Texas Lopez ’29 shared Shutt’s concerns. “I’ve hardly ever touched AI,” he said. “I think in 2023, when image generating was first coming up, I messed around about a bunch, but never for school. I think it’s unethical, and kind of lazy. At my sister’s college, a 30,000 person school, people get by with using AI, and the teacher never really catches it.”
Both Lopez and Shutt also noted concerns about the environmental impact of AI usage. “AI takes up a lot of energy, and energy infrastructure in the U.S. isn’t great,” Lopez said. According to an MIT study, data center energy usage nearly doubled between 2022 and 2023, and OpenAI’s GPT-3 training process emitted over 500 tons of CO2 and spent 1287 megawatts of electricity — enough to power 120 homes for a year.
Despite its drawbacks, many students said they see AI as a net positive to their education. Sixty-three percent of AI users said generative AI has increased their understanding of course material, 56 percent said it decreased their time spent on assignments, and 46 percent said it improves the timelines of their assignments. Seventy-nine percent of respondents believed generative AI has made no change to their grades.
According to Professor of Economics Anand Swamy, the key to managing AI is to keep it in the passenger seat. “I consider AI a fantastically energetic, but also unhinged, research assistant,” he wrote in an email to the Record. “I use it a bit, but always double-check what it gives me against a reliable source. That’s become easier, because it often provides citations now. It’s had modest benefits for my own productivity, but I do see that many informed people expect it to be transformative.”
Tharas said he believes that the prevalence of AI is inevitable. “At the end of the day, once you get a job, you use AI, and you get yelled at if you don’t use AI, and you will do poorly if you don’t use AI,” he said. “So the full ‘anti-AI’ attitude is not gonna help people in the long run, as much as [AI] is very deeply scary.”
The future of AI is uncertain — some believe it heralds a more advanced future, and some see its boom as another bubble. Regardless, its widespread adoption is undeniable across institutions, from defense contractors to universities.

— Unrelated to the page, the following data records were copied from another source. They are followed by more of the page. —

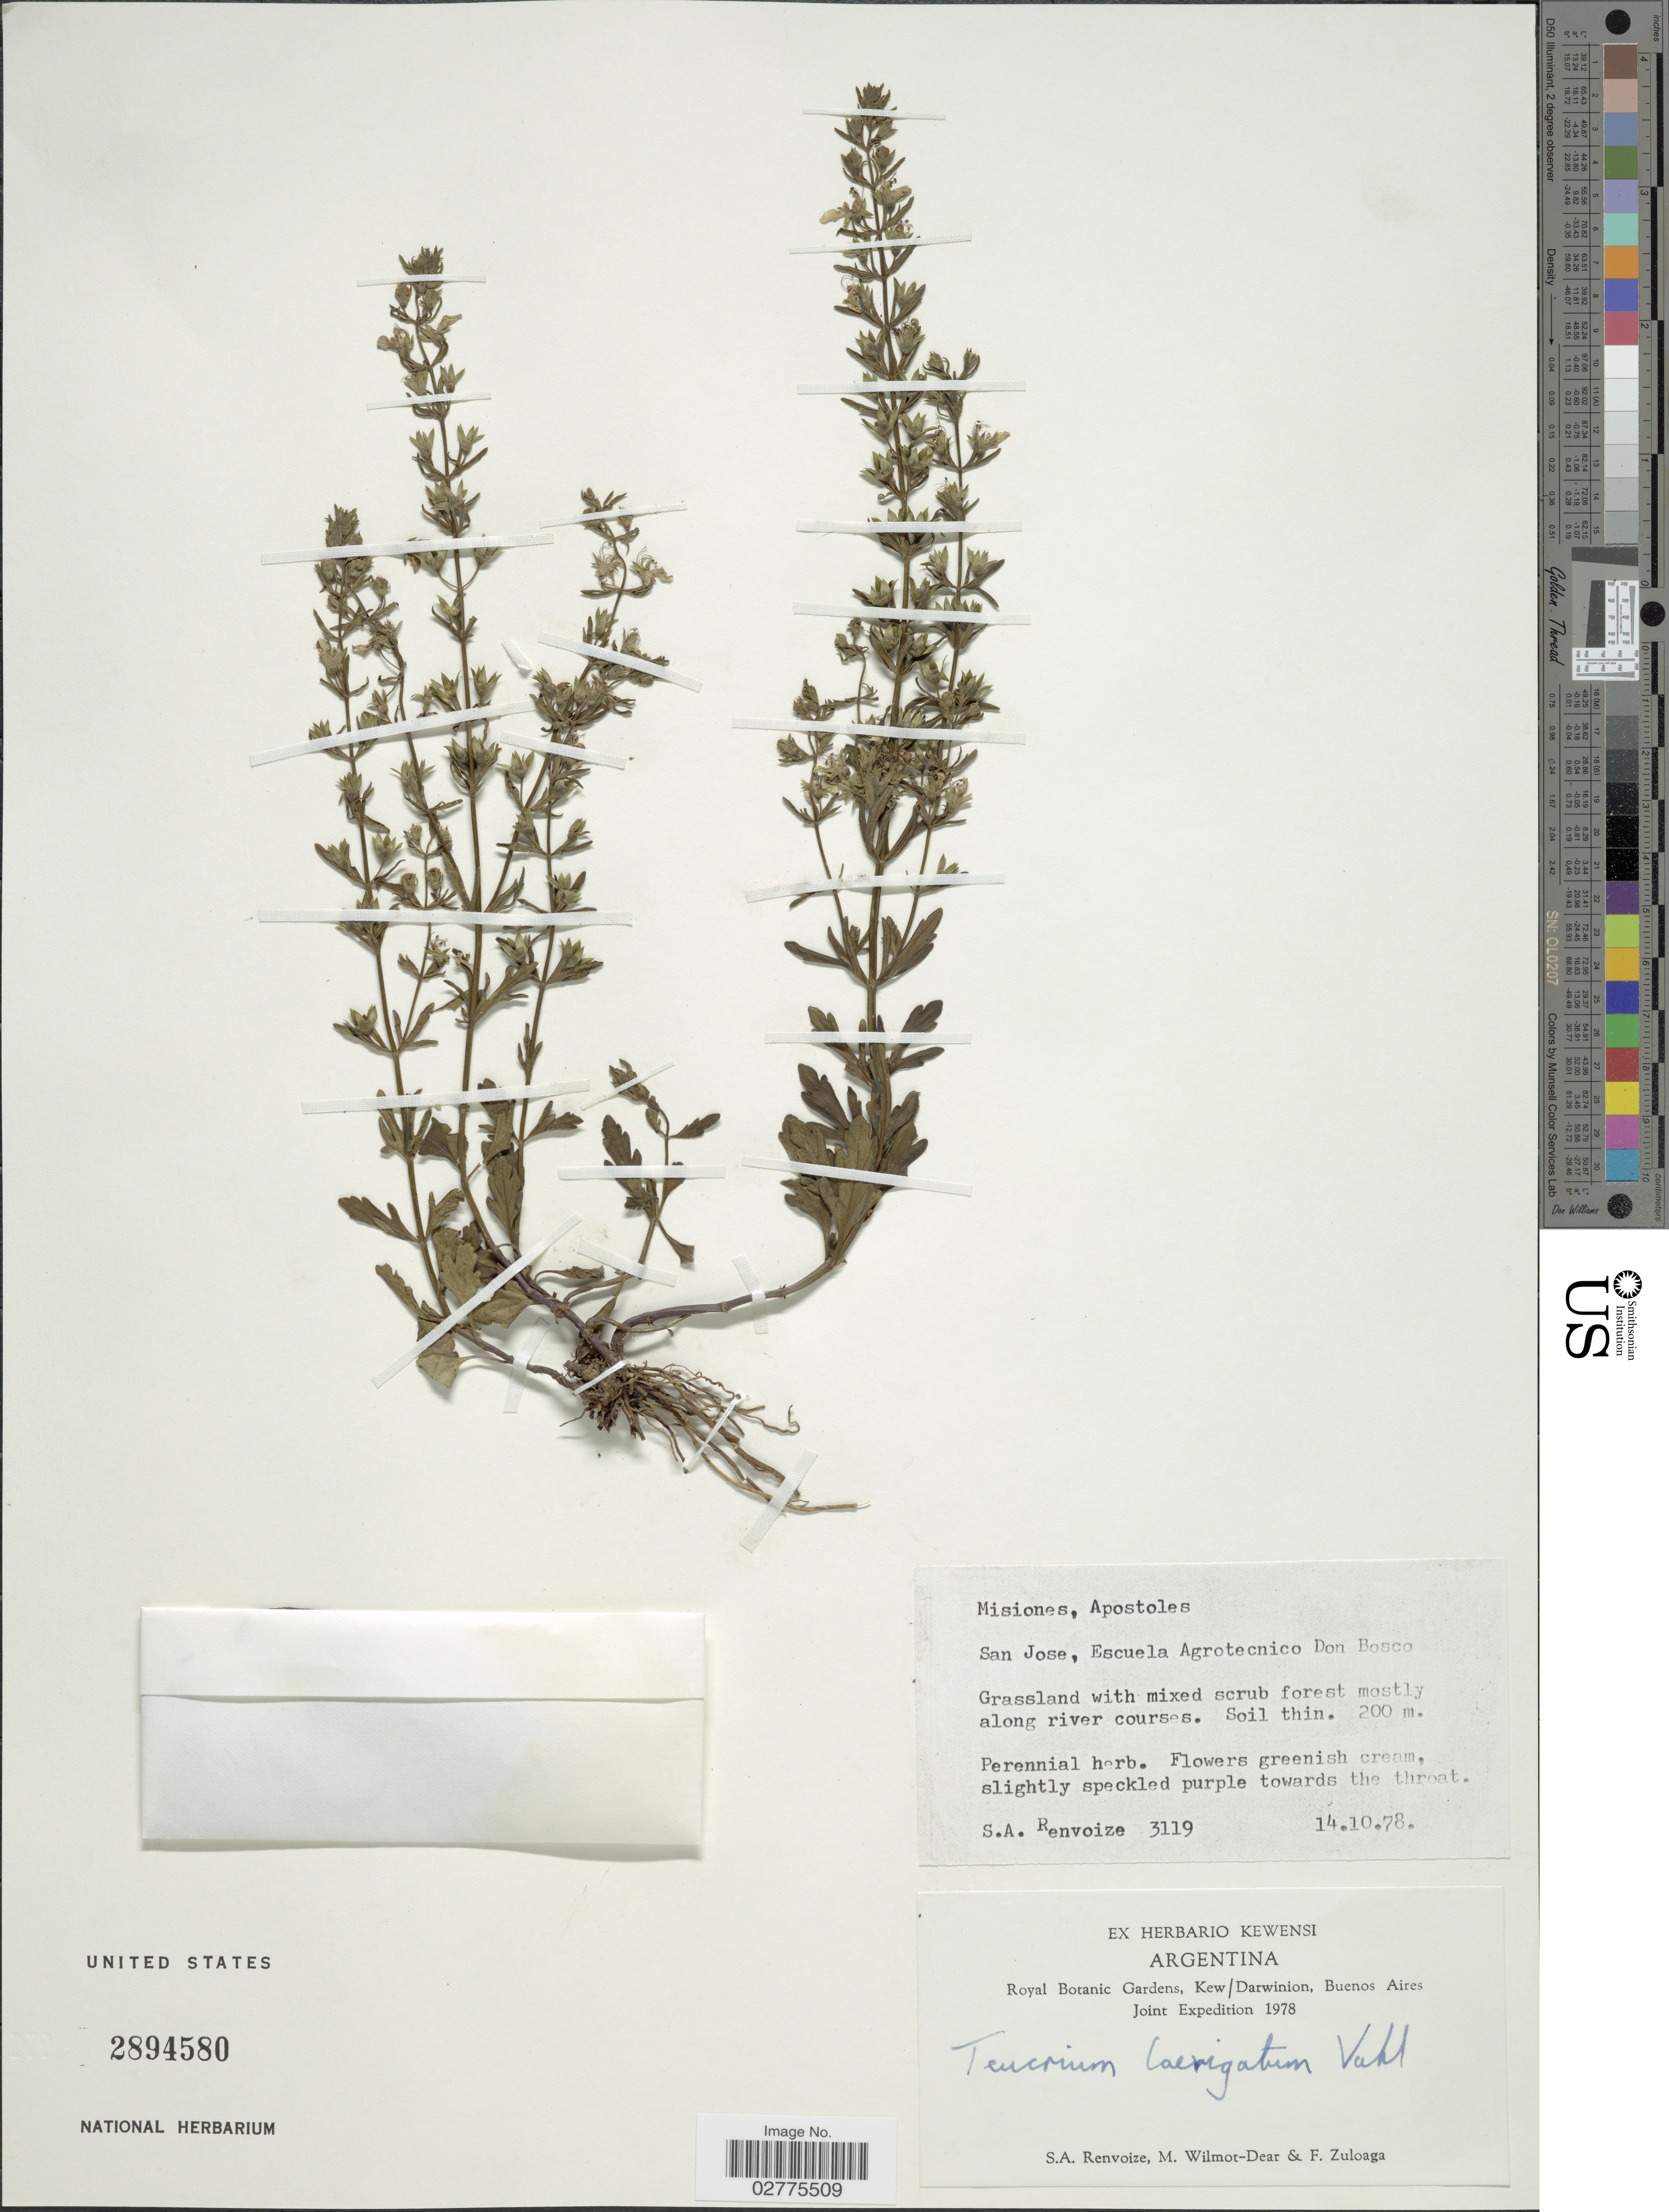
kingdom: Plantae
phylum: Tracheophyta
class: Magnoliopsida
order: Lamiales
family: Lamiaceae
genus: Teucrium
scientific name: Teucrium cubense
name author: Jacq.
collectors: S. A. Renvoize, M. Wilmot-Dear & F. Zuloaga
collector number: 3119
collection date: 1978-10-14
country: Argentina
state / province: Buenos Aires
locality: San Jose, Escuela Agrotecnico Don Bosco.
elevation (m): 200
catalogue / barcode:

The truth is, no one is quite sure when or how the bubble will burst. “I am cautiously skeptical, time will tell,” Swamy said.
Response rates were roughly equal across class years at 31, 22, 21, and 25 percents in order of decreasing seniority.
Of the respondents, 53 percent identified as female, 41 percent as male, five percent as nonbinary, and one percent as another gender.
Students identifying as white made up 58 percent of respondents, greater than the 47 percent of enrolled students reported in last year’s Common Data Set. Nine percent of respondents identified as Hispanic/Latinx, lower than the 14 percent of enrolled students last year. All other racial self-identifications roughly corresponded to the composition of the student body as a whole.